Filter Order = Transfer Function Order

Recall that the order of a polynomial is defined as the highest power of the polynomial variable. For example, the order of the polynomial $p(x)=1+2x+3x^2$ is 2. From Eq.(8.1), we see that $M$ is the order of the transfer-function numerator polynomial in $z^{-1}$ . Similarly, $N$ is the order of the denominator polynomial in $z^{-1}$ .

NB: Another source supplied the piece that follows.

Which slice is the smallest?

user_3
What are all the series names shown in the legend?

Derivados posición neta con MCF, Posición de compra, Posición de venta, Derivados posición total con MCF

A rational function is any ratio of polynomials. That is, $R(z)$ is a rational function if it can be written as

$$R(z)\eqsp \frac{P(z)}{Q(z)}$$

for finite-order polynomials $P(z)$ and $Q(z)$ . The order of a rational function is defined as the maximum of its numerator and denominator polynomial orders. As a result, we have the following simple rule:

$\parbox{0.9\textwidth}{\emph{The order of an LTI filter is the order of its transfer function.}}$

It turns out the transfer function can be viewed as a rational function of either $z^{-1}$ or $z$ without affecting order. Let $K=\max\{M,N\}$ denote the order of a general LTI filter with transfer function $H(z)$ expressible as in Eq.(8.1). Then multiplying $H(z)$ by $z^K/z^K$ gives a rational function of $z$ (as opposed to $z^{-1}$ ) that is also order $K$ when viewed as a ratio of polynomials in $z$ . Another way to reach this conclusion is to consider that replacing $z$ by $z^{-1}$ is a conformal map [57] that inverts the $z$ -plane with respect to the unit circle. Such a transformation clearly preserves the number of poles and zeros, provided poles and zeros at $z=\infty$ and $z=0$ are either both counted or both not counted.